**SHORT TASK A:**
Answer these questions about the article on community college child care grants, one per line:
(i) How many students did Carteret Community College help with the grants this past academic year?
(ii) How many working parents did the North Carolina Early Childhood Foundation survey?
(iii) Who oversees child care grant funding at Fayetteville Technical Community College?
**SHORT TASK B:** Rewrite the article on community college child care grants from "Community college students’" to "Technical Community College.", swapping "working parents" for "employed parents".
**SHORT TASK C:** Write the next part of the article on community college child care grants, starting after its final sentence.

**EXTRACT:**

But even more is needed to make a dent in the student need, said Brenda Long, director of financial aid at Carteret Community College. This past academic year, the college was able to help only three students with the grants. Thirteen were on the waiting list, and many more probably did not know to apply, she said.

“That’s 13 students that we could have on campus, improving their quality of life, but we just don’t have the funding to, or we don’t know quickly enough to be able to assist them,” Long said. “… We’re not notified until mid-to-late September that we have any funding at all, so these students have missed out on fall semester.”

The program needs more funding and wider eligibility, and communities need more child care investment to address systemic supply issues, local administrators of the grants told EdNC.

Community college students’ child care needs are difficult to quantify. Colleges do not have a way of knowing how many students do not engage with school because of child care barriers. And most colleges do not ask questions about child care when students stop coming to school.

The North Carolina Early Childhood Foundation surveyed a representative sample of 802 working parents with children younger than 5 in 2020, finding that 45% of respondents reported dropping out of college or training, or declining training, because of insufficient child care.

“I’ve heard it time and time again — students who will say, ‘Kindra, if it wasn’t for this program, I would not be here,'” said Kindra Moore-Smith, who oversees child care grant funding at Fayetteville Technical Community College.

**RECORD LIST:**
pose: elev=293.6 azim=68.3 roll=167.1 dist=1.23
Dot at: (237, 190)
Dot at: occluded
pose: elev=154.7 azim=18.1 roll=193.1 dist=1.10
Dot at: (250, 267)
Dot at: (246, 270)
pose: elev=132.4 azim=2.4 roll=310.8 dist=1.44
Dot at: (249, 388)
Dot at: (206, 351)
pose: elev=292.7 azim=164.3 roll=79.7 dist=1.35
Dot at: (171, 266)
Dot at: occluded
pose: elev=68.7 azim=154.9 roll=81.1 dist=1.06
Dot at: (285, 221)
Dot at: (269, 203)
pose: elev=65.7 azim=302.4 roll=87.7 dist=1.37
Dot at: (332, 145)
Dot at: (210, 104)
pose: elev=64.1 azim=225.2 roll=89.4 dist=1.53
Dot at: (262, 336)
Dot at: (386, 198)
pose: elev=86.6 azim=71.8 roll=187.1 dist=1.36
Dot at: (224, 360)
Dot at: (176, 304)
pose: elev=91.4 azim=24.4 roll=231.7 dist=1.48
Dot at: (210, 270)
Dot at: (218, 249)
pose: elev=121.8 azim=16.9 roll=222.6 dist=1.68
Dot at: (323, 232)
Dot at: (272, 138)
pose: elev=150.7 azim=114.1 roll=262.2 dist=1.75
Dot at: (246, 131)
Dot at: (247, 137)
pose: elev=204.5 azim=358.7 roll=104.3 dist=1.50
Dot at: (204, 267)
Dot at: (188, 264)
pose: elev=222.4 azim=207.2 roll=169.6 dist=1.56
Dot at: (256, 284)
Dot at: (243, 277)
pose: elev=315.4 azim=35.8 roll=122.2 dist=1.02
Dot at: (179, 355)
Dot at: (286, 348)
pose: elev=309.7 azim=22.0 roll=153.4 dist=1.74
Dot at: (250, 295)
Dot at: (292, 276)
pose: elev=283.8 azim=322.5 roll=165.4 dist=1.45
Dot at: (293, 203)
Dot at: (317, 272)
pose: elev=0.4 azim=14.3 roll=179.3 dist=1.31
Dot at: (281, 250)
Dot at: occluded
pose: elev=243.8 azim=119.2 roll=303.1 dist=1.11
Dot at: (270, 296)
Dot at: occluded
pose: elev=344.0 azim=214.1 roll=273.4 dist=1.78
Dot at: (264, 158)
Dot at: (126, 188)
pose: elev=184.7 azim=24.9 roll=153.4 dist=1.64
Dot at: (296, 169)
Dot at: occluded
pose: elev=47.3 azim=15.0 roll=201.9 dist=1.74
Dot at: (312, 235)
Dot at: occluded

**EXPECTED ANSWER A:**
(i) Three.
(ii) 802.
(iii) Kindra Moore-Smith.

**EXPECTED ANSWER B:**
Community college students’ child care needs are difficult to quantify. Colleges do not have a way of knowing how many students do not engage with school because of child care barriers. And most colleges do not ask questions about child care when students stop coming to school.

The North Carolina Early Childhood Foundation surveyed a representative sample of 802 employed parents with children younger than 5 in 2020, finding that 45% of respondents reported dropping out of college or training, or declining training, because of insufficient child care.

“I’ve heard it time and time again — students who will say, ‘Kindra, if it wasn’t for this program, I would not be here,'” said Kindra Moore-Smith, who oversees child care grant funding at Fayetteville Technical Community College.

**EXPECTED ANSWER C:**
The college was able to help 37 students pay for child care this past year, but less than half of the college’s funding comes from the state program. The college keeps a waitlist of about 40 students, Moore-Smith said.

“I know I’m probably really reaching,” Moore-Smith said. “It would be a dream for me (that) if you are a student parent and you have children, that you would automatically get funding.”

A drop in the bucket, but an important resource

The community college grant program allocated a base of $20,000 to each college in 2022-23, plus an additional $3.88 for each of the college’s students who are enrolled full-time in a curriculum program. In 2022-23, colleges received a total of $3,038,215, which included an extra $1.2 million in nonrecurring funds.

“In the scheme of child care, that expense is just so high,” said Maggie West, director of student services at Durham Technical Community College. “… (The allotment) doesn’t go very far in terms of the number of students based on the level of funding.”

The average cost for center-based child care for a toddler in North Carolina is $9,916, according to a 2023 report from the Annie E. Casey Foundation, or about 10% of the median income for a married couple and 33% of the median income for a single mother.

The grants are helpful, West said, in that they are flexible enough to fill in gaps in funding from other supports. The state’s child care subsidy program, which is mainly funded through a federal block grant, has its own set of requirements around income, work status, and licensing of the facility.

The community college grants, on the other hand, have relatively few statewide requirements on administration and eligibility. The community college system instructs colleges to coordinate with other local agencies to determine need. Students apply with their financial aid offices and, after the services are provided, colleges reimburse providers. The amount the grants reimburse depends on the college.

Unlike the traditional child care subsidy program, the community college grants can be used for unlicensed providers, grandparents, and personal nannies.

The need is critical for entire industries and communities, said Maggie Brown, vice president of instruction and student support at Carteret Community College.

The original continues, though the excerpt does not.